#### [EXERCISE GOAL]
Which lines of the data below contain "wild"? Please show them all.

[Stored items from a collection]
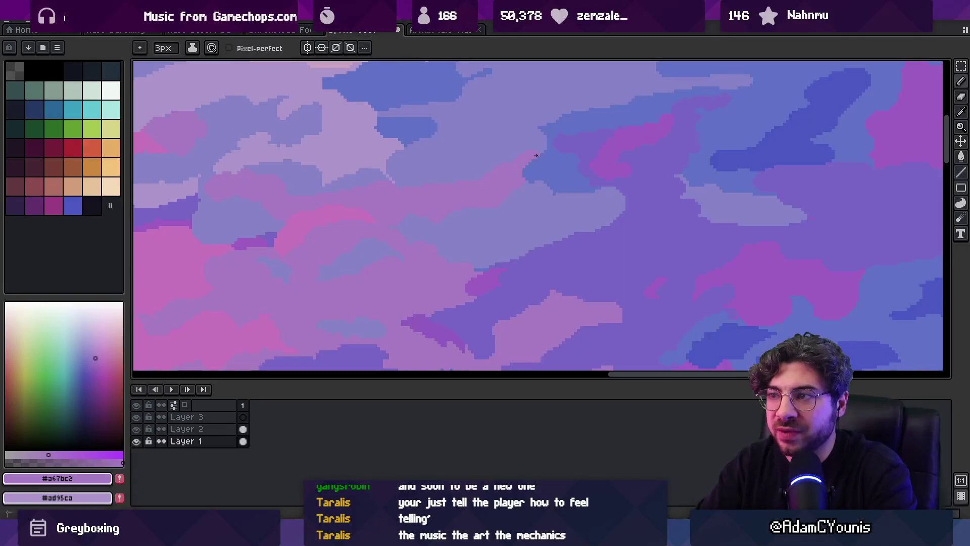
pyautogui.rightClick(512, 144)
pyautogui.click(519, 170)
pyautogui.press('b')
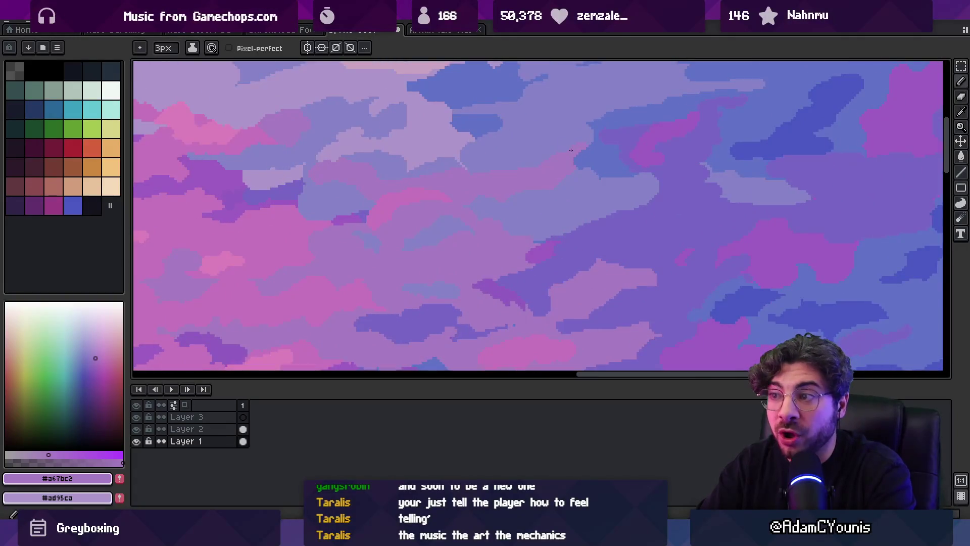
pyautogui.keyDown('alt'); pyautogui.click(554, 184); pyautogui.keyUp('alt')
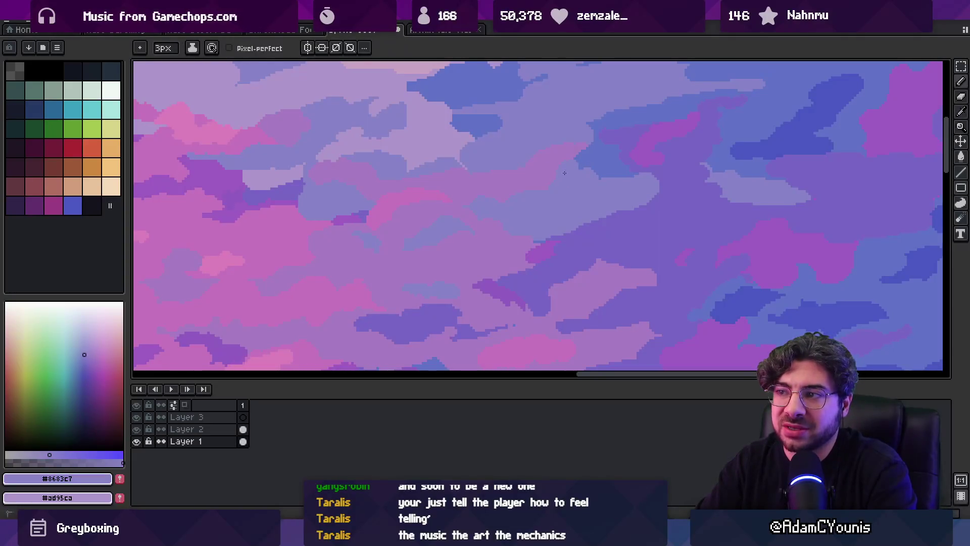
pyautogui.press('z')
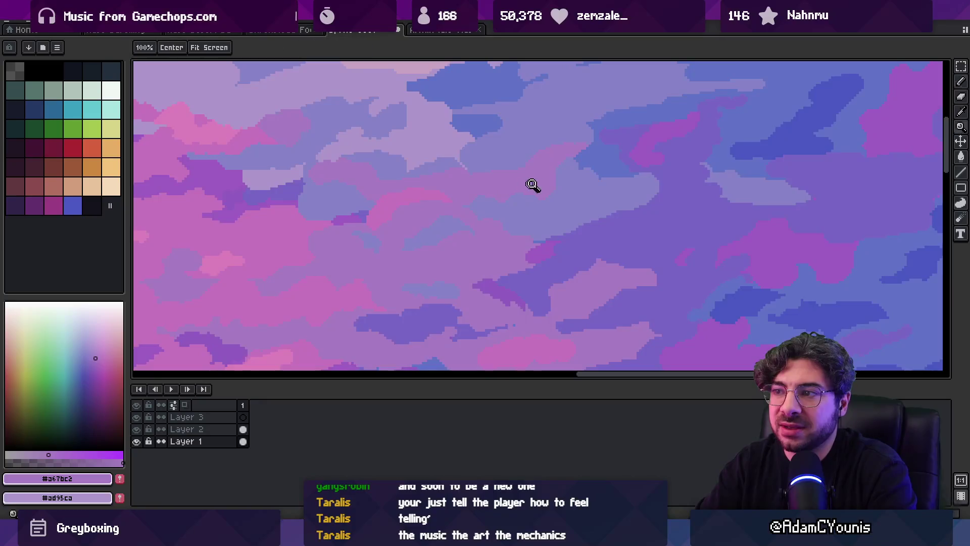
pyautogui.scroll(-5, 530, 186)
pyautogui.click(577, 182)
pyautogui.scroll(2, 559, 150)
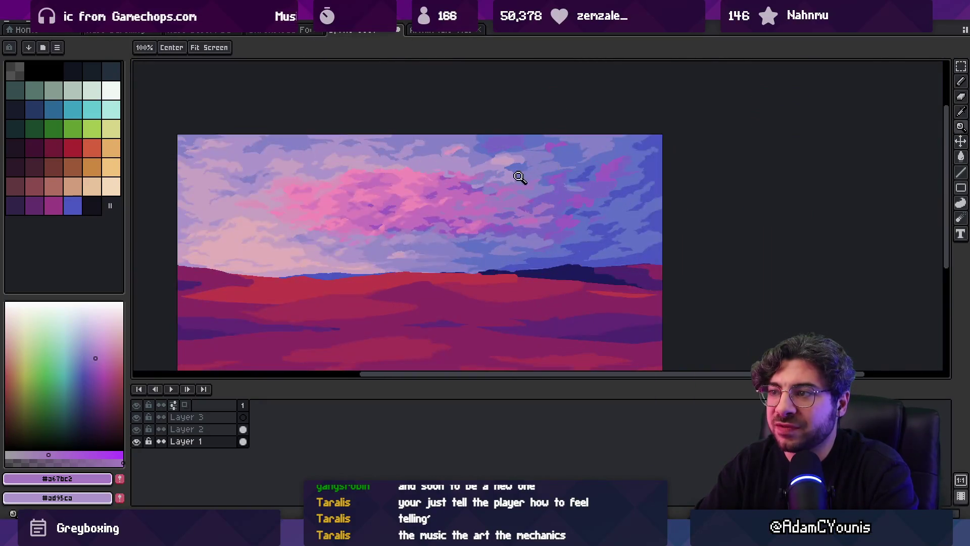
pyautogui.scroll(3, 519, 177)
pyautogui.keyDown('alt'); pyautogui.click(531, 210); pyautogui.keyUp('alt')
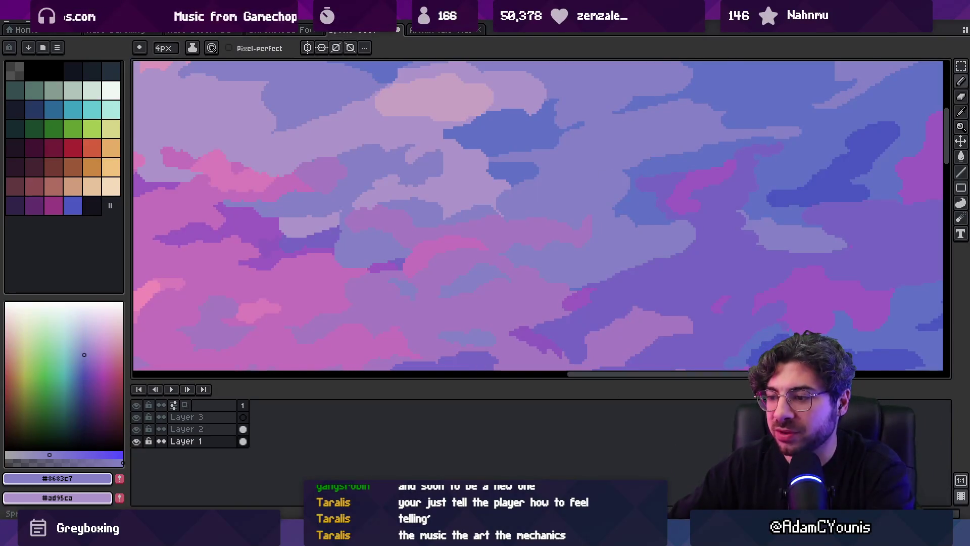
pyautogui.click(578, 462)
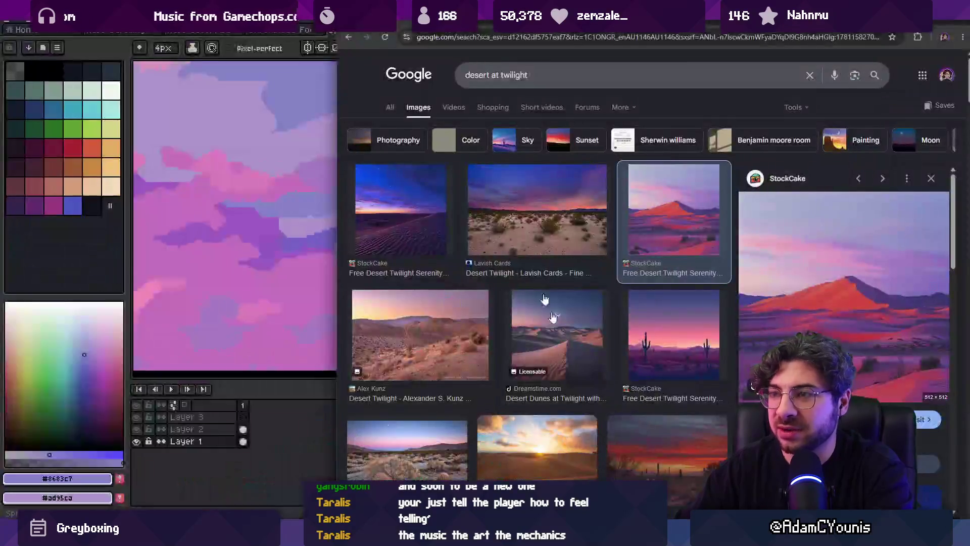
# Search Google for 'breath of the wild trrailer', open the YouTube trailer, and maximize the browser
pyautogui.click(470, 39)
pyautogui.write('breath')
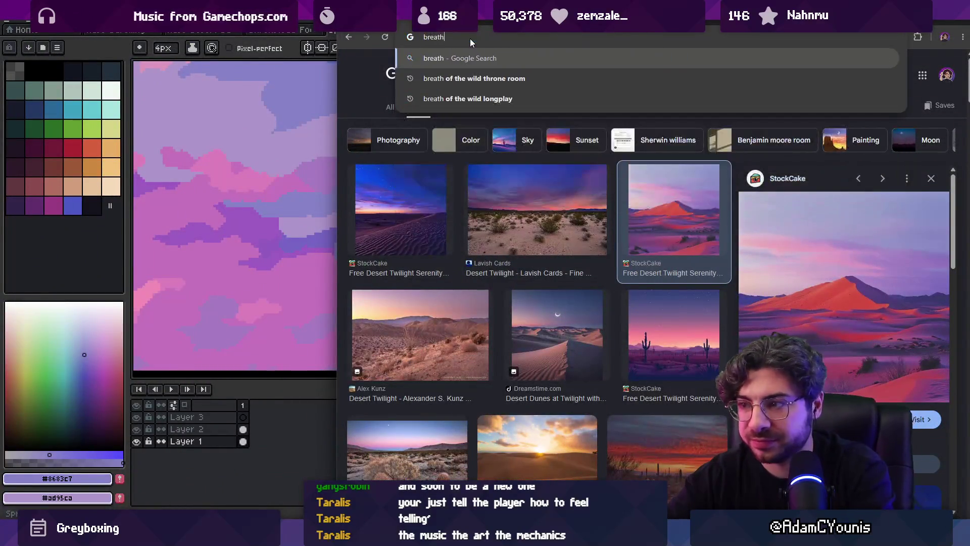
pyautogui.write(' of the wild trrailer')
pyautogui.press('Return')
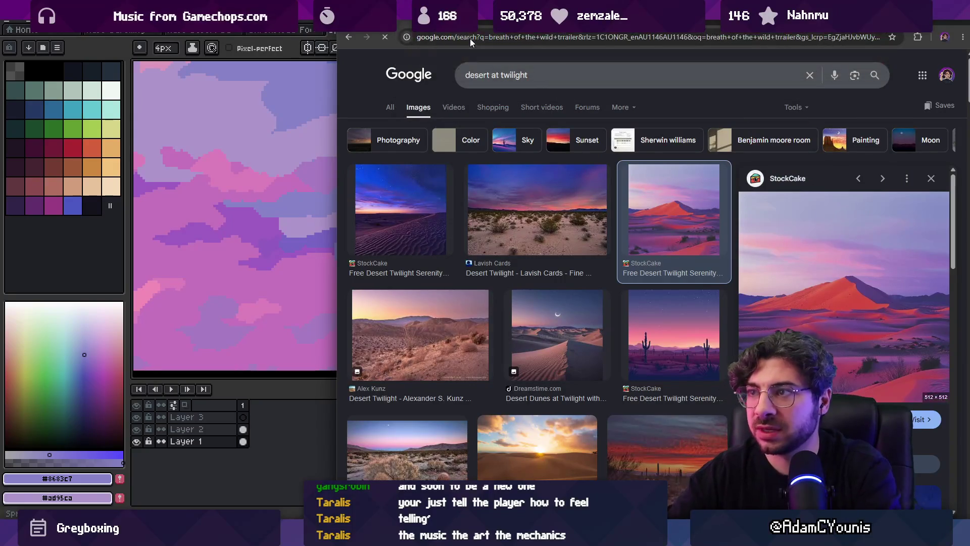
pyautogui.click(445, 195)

#### [RESPONSE BOX]
# Search Google for 'breath of the wild trrailer', open the YouTube trailer, and maximize the browser
pyautogui.write(' of the wild trrailer')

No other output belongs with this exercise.